Actually harvesting is a mere 5% of the groundwork. You must be a politician, mother, father, manager, mechanic, psychologist, rigger, welder, mechanical engineer, electrical engineer, magician, and weather lucky. The expenses are murder ... fuel, tires, oil, parts, insurance, wages, meals, interest, lodging, fees, permits, and 1000 more. You need support equipment, service truck, pumps, tanks, welder, torch, fire extinguishers, compressors, tools, parts, roller chain, sickles, spare tires, oil, filters, bearings, springs, combine trailers, header trailers, pickups, trailer house, and 1000 more. You must be 10 places at once. You must not let your help ruin your reputation. You must watch like a hawk for unsafe situations. You must treat your customers crop as if it was your own. You can't back over augers, exit quonset huts with the bed up, turn too short and knock down light poles, leave truck stops and knock down signs, break the law, have your help break the law, go too fast, go too slow, be broke down, have drivers get lost, back into the farmers new pickup, and 1000 other things. You must be able to convince strangers you are the man for the job. You must pay everyone before moving on. Again ... don't be a fool.

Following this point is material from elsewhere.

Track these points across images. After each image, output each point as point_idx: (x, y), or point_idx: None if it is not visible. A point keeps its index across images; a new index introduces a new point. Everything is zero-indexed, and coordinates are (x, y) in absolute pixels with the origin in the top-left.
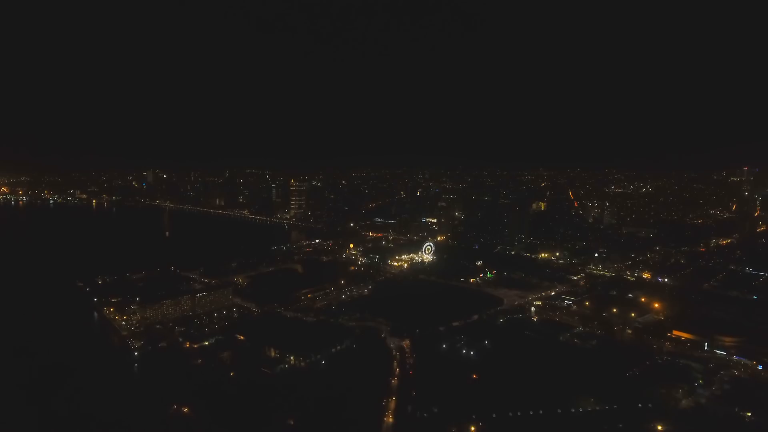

But ... if you are ridiculously tenacious, fearless, not affected by stress, don't mind debt, and damned determined, go for it.
Congratulations you have basically described a farmer.
Series 3 and later wasn't that bad, and good part about them(compared to an R) is they are cheap and somewhat plentiful, so you could buy a few spares.
Comment not connected to this quote: I guess a way to start out(if you farm as it is or something) try local work first. Worst case you're 30 miles from home and you break down. 1/2 hour later you've went home and back and are in the process of fixing or are running again.